KINEUBENAE (Quinipeno, Quenebenaw, qui signifie aigle d’or), chef sauteux mississagué qui vivait sur la rive nord du lac Ontario ; circa 1797–1812.

Pendant la guerre de 1812, un groupe d’indiens mississagués s’assembla près de l’embouchure d’une rivière, à l’extrémité ouest du lac Ontario. Comme les guerriers s’accroupissaient autour de lui, le vieux chef Kineubenae commença lentement à parler du jeûne au cours duquel, grâce aux pouvoirs d’esprits invisibles, il avait obtenu d’être protégé contre les flèches, les coups de tomahawk et même contre les balles. Et il voulut faire la preuve de ce privilège. Il prit un seau d’étain et, non sans difficulté, à cause de son âge, il s’éloigna quelque peu du cercle des auditeurs. Aussitôt qu’il aurait levé le seau devant son visage, un guerrier devait faire feu, et Kineubenae recueillerait la balle dans le seau. Le tireur d’élite croyait, comme les autres, au « don » de Kineubenae, et il fit feu. Le chef tomba sur-le-champ. La bande, avec horreur, découvrit que « le plomb [avait] pénétré dans sa tête et l’ [avait] tué instantanément ». Cette balle fit plus que de tuer un chef respecté ; elle ébranla la croyance de beaucoup de Mississagués dans leur mode de vie traditionnel.

La vie et la mort de Kineubenae symbolisent le déclin des Sauteux connus par les Blancs sous le nom de Mississagués. Né au milieu du xviiie siècle, Kineubenae grandit au cours des dernières décennies de la domination des Sauteux dans ce qui est aujourd’hui le sud de l’Ontario. Deux générations plus tôt, ses ancêtres, partis des lacs Supérieur, Michigan et Huron, avaient déferlé vers le sud et, à peu près en 1700, ils avaient chassé les Iroquois.
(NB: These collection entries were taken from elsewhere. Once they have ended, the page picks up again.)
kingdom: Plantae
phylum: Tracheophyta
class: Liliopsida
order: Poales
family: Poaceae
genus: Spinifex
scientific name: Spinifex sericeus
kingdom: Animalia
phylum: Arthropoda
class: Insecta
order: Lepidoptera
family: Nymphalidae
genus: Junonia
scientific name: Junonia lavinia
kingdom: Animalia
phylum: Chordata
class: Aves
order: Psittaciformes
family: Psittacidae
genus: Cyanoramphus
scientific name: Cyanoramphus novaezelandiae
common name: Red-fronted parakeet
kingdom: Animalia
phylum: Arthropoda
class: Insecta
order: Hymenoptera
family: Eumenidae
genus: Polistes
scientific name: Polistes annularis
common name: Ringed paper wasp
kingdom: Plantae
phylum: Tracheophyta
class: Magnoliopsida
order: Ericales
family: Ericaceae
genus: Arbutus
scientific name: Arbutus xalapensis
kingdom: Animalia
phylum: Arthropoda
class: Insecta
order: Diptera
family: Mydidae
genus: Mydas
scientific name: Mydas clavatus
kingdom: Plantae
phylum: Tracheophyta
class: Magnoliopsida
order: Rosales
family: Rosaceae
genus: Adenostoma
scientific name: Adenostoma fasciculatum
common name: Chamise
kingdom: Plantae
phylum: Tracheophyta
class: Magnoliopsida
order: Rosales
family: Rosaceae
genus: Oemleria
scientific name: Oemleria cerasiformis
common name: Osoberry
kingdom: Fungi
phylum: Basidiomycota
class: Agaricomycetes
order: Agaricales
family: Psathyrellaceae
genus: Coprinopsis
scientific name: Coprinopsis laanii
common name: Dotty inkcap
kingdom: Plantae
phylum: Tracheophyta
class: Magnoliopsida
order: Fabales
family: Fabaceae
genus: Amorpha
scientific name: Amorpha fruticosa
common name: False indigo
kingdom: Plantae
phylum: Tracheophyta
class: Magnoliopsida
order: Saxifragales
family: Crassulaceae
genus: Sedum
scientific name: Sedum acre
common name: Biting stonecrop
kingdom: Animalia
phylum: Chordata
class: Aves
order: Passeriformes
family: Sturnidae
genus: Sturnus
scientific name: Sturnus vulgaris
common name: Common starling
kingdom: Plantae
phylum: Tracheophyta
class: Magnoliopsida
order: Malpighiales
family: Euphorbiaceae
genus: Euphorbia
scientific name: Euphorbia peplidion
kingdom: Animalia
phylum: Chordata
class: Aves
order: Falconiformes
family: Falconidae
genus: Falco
Par la suite, pendant 75 ans, les Mississagués devaient occuper seuls la rive nord du lac Ontario [V. Wabakinine* ; Wabbicommicot*]. Mais tout cela allait changer après l’éclatement de la Révolution américaine.

Kineubenae assista bientôt à l’arrivée dans ses terres natales de milliers de réfugiés blancs et iroquois. Sans préavis, les Mississagués durent céder leur territoire à l’extrémité ouest du lac, de façon à fournir des terres aux nouveaux venus. Conservant pour eux la « terre des Mississagués », région qui s’étendait de la baie de Burlington (port de Hamilton) à la rivière Credit, ils acceptèrent de céder ces terres en 1784, à condition que « les fermiers [les] aident », et que les Indiens puissent « fixer leur campement et pêcher là où [ils] voudraient », selon ce que Kineubenae affirma plus tard.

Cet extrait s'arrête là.